◆ Study material:
···

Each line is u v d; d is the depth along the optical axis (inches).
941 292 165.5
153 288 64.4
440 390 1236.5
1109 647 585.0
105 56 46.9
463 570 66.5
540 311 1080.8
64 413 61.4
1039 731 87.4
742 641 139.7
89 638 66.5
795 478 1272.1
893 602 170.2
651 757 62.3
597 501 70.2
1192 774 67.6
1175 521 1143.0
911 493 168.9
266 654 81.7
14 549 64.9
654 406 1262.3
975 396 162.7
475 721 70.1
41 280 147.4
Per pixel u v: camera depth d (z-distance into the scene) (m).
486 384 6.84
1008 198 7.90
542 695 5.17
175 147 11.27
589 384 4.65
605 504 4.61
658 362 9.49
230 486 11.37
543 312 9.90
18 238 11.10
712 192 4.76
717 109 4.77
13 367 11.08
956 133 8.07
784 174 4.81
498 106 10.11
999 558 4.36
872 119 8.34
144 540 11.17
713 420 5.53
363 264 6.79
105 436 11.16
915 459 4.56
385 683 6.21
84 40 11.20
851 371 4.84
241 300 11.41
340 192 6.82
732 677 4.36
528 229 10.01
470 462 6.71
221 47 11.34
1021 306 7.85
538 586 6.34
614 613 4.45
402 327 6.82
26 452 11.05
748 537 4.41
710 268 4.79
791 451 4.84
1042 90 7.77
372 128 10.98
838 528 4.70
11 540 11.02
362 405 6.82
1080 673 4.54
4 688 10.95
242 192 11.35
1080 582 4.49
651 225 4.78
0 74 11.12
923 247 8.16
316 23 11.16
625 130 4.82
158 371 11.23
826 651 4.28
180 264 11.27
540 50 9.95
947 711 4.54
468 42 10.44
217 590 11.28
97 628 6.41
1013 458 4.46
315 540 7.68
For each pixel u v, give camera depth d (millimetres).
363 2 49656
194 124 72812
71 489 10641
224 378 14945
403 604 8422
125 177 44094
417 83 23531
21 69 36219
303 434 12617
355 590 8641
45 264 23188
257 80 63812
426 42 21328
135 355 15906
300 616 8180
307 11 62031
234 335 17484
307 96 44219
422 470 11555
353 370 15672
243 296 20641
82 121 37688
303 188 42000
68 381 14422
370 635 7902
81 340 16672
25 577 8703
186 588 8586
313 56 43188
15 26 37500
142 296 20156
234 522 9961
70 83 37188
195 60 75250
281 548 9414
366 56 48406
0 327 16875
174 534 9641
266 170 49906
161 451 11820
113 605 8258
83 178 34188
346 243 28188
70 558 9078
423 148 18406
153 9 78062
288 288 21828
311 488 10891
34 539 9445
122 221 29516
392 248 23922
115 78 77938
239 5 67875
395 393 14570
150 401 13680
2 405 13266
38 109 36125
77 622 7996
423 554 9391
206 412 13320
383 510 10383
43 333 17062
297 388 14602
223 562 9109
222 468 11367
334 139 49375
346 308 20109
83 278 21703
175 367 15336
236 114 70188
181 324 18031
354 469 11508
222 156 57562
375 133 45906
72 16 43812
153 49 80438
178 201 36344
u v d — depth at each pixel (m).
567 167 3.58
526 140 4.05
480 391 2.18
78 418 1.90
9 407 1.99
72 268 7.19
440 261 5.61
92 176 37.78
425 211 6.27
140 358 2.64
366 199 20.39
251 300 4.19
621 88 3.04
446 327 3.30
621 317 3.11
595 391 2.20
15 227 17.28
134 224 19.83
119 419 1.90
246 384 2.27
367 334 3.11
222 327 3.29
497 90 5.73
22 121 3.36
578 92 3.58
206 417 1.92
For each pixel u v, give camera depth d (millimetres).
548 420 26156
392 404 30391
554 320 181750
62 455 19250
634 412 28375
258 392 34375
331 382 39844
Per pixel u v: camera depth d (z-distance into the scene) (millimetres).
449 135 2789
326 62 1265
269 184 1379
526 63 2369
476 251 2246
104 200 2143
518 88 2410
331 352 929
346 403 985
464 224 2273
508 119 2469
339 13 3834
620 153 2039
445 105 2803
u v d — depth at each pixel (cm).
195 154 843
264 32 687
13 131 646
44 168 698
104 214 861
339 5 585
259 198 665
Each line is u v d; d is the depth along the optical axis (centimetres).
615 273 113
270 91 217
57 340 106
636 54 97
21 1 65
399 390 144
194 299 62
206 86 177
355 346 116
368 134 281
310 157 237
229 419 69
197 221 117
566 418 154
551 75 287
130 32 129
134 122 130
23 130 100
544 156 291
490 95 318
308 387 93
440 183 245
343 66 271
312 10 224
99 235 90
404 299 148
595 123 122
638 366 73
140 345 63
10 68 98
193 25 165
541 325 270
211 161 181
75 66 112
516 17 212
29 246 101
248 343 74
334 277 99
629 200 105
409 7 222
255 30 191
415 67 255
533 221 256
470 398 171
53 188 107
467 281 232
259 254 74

···

◆ What you have to do: All that is wanted is a faithful reproduction of the line above with "1080 582 4.49", the line with "567 167 3.58", and every line in between.

◆ Written response:
1080 582 4.49
651 225 4.78
0 74 11.12
923 247 8.16
316 23 11.16
625 130 4.82
158 371 11.23
826 651 4.28
180 264 11.27
540 50 9.95
947 711 4.54
468 42 10.44
217 590 11.28
97 628 6.41
1013 458 4.46
315 540 7.68
For each pixel u v, give camera depth d (millimetres).
363 2 49656
194 124 72812
71 489 10641
224 378 14945
403 604 8422
125 177 44094
417 83 23531
21 69 36219
303 434 12617
355 590 8641
45 264 23188
257 80 63812
426 42 21328
135 355 15906
300 616 8180
307 11 62031
234 335 17484
307 96 44219
422 470 11555
353 370 15672
243 296 20641
82 121 37688
303 188 42000
68 381 14422
370 635 7902
81 340 16672
25 577 8703
186 588 8586
313 56 43188
15 26 37500
142 296 20156
234 522 9961
70 83 37188
195 60 75250
281 548 9414
366 56 48406
0 327 16875
174 534 9641
266 170 49906
161 451 11820
113 605 8258
83 178 34188
346 243 28188
70 558 9078
423 148 18406
153 9 78062
288 288 21828
311 488 10891
34 539 9445
122 221 29516
392 248 23922
115 78 77938
239 5 67875
395 393 14570
150 401 13680
2 405 13266
38 109 36125
77 622 7996
423 554 9391
206 412 13320
383 510 10383
43 333 17062
297 388 14602
223 562 9109
222 468 11367
334 139 49375
346 308 20109
83 278 21703
175 367 15336
236 114 70188
181 324 18031
354 469 11508
222 156 57562
375 133 45906
72 16 43812
153 49 80438
178 201 36344
u v d — depth at each pixel (m).
567 167 3.58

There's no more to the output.